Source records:
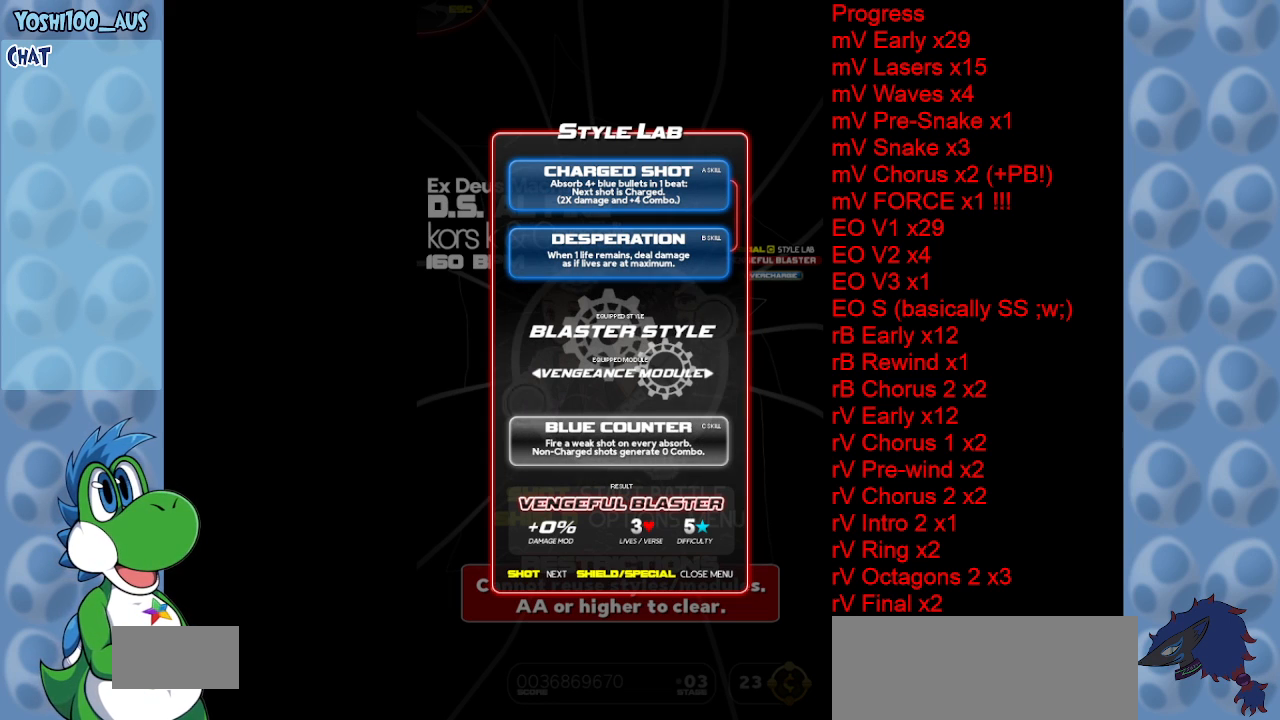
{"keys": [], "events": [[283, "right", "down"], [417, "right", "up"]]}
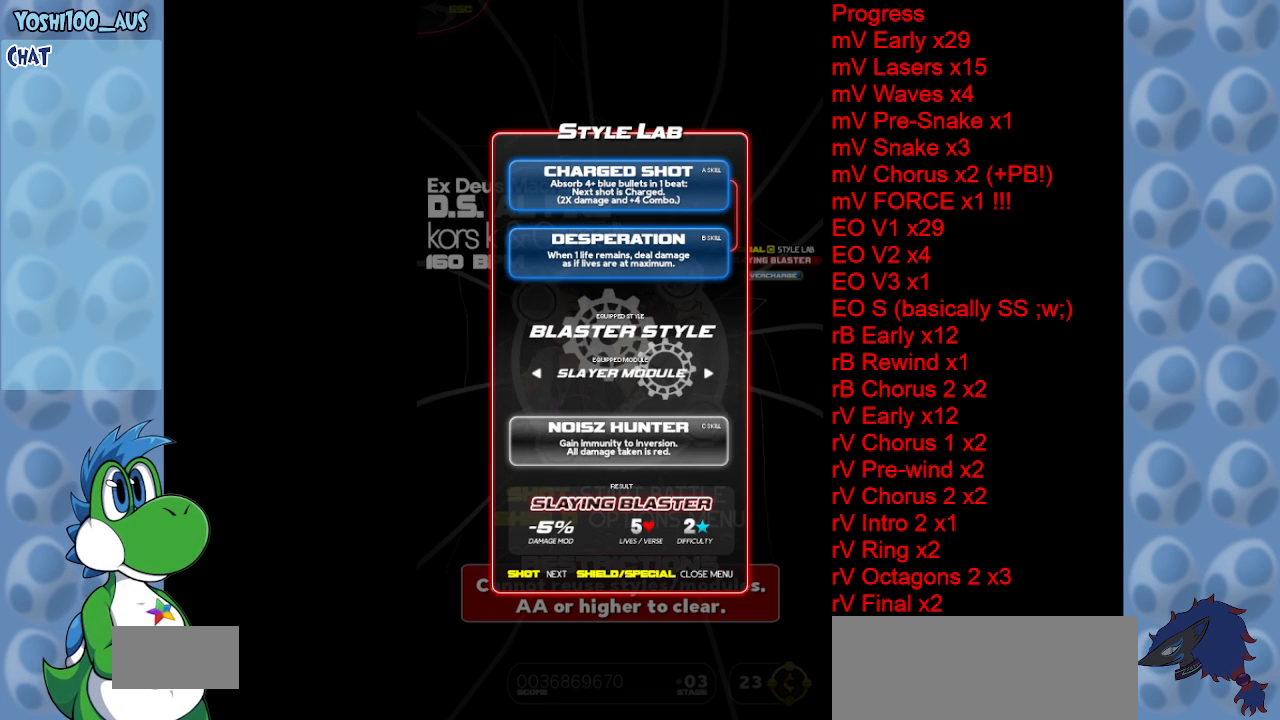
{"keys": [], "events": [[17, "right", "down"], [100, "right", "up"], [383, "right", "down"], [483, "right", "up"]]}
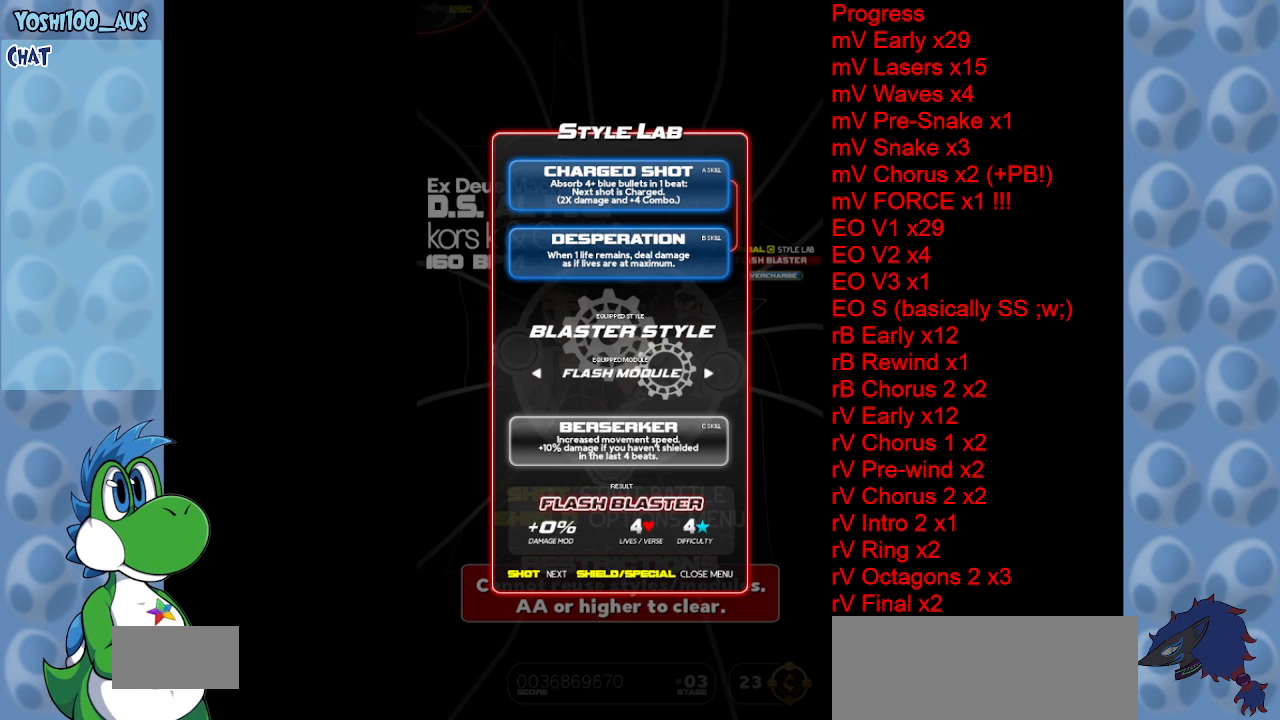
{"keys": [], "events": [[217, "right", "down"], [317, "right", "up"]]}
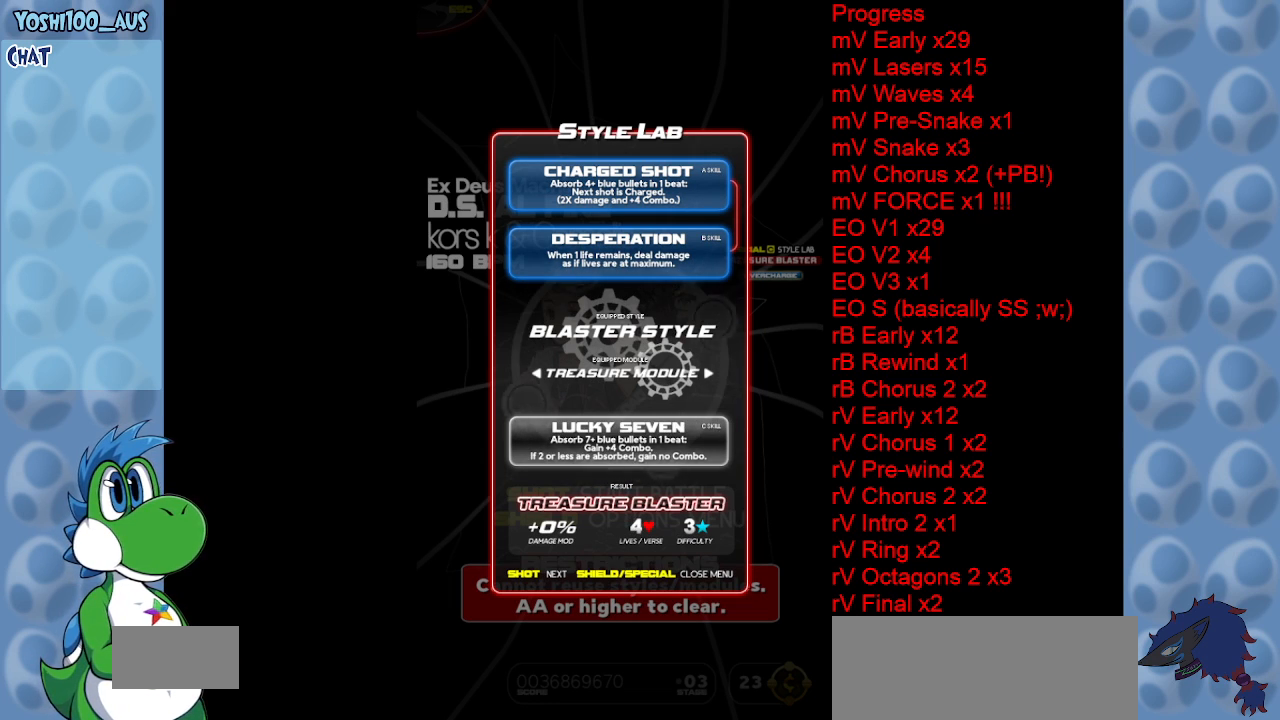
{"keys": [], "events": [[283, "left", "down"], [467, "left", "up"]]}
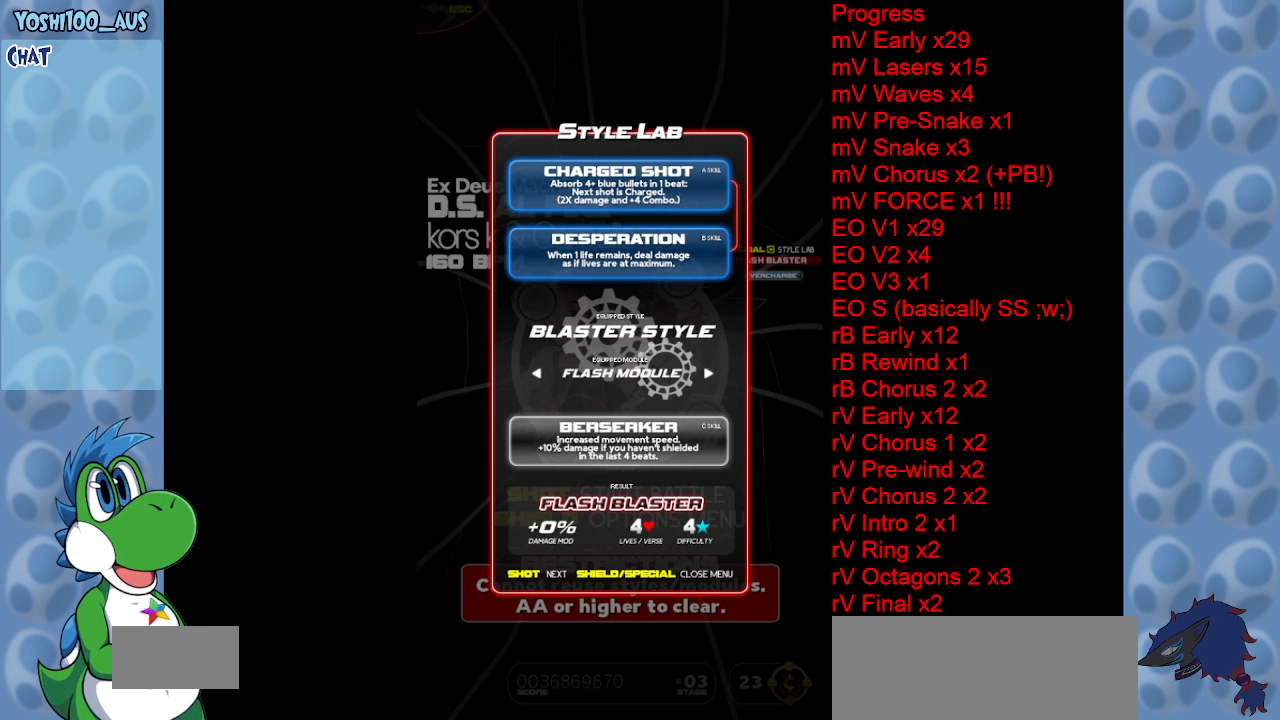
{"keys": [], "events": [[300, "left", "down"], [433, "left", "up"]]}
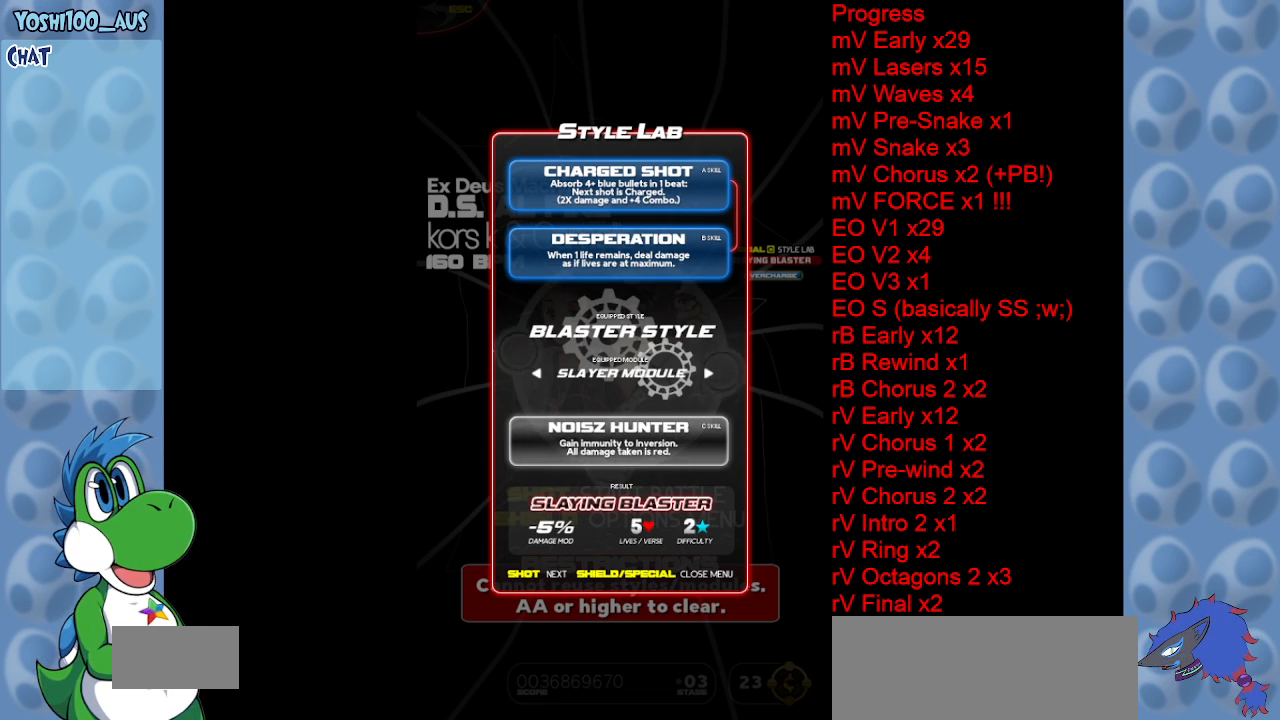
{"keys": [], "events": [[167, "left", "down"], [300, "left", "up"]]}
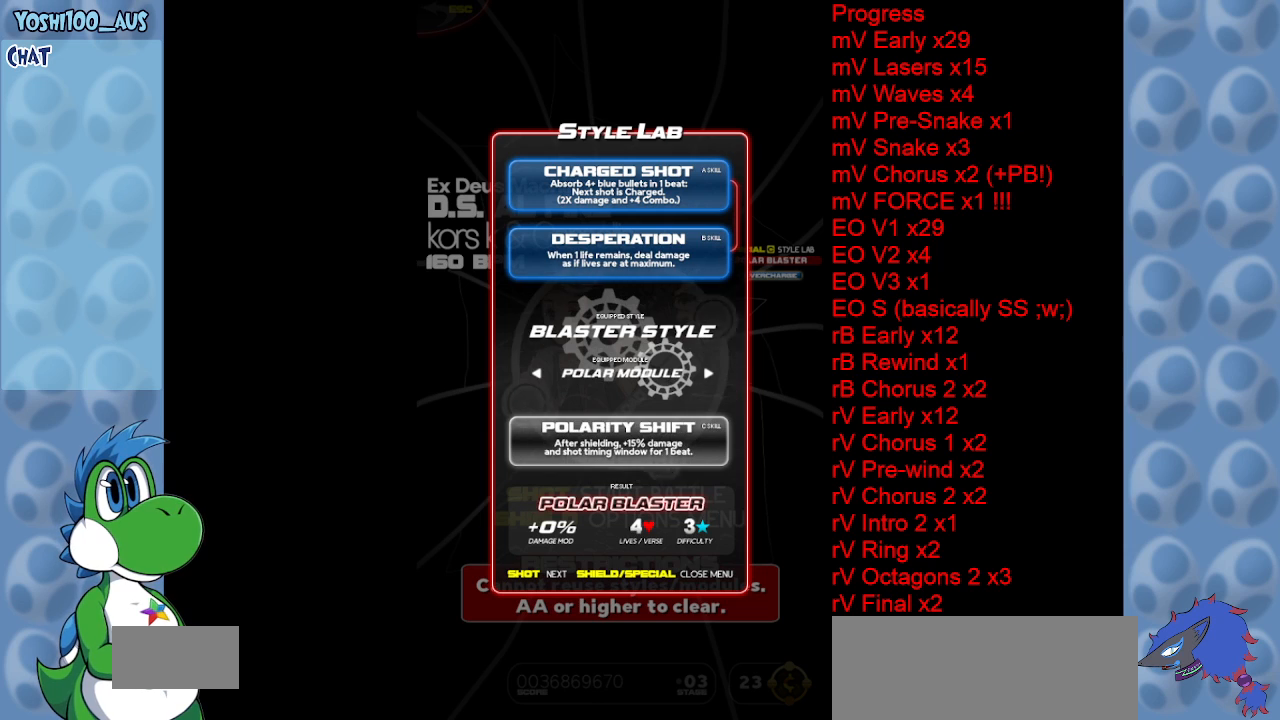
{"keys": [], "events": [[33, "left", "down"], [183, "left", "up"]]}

* WHAT YOU SHOULD DO
Look through the records and copy every line that has the word "right".

* PROBLEM SOLUTION
{"keys": [], "events": [[283, "right", "down"], [417, "right", "up"]]}
{"keys": [], "events": [[17, "right", "down"], [100, "right", "up"], [383, "right", "down"], [483, "right", "up"]]}
{"keys": [], "events": [[217, "right", "down"], [317, "right", "up"]]}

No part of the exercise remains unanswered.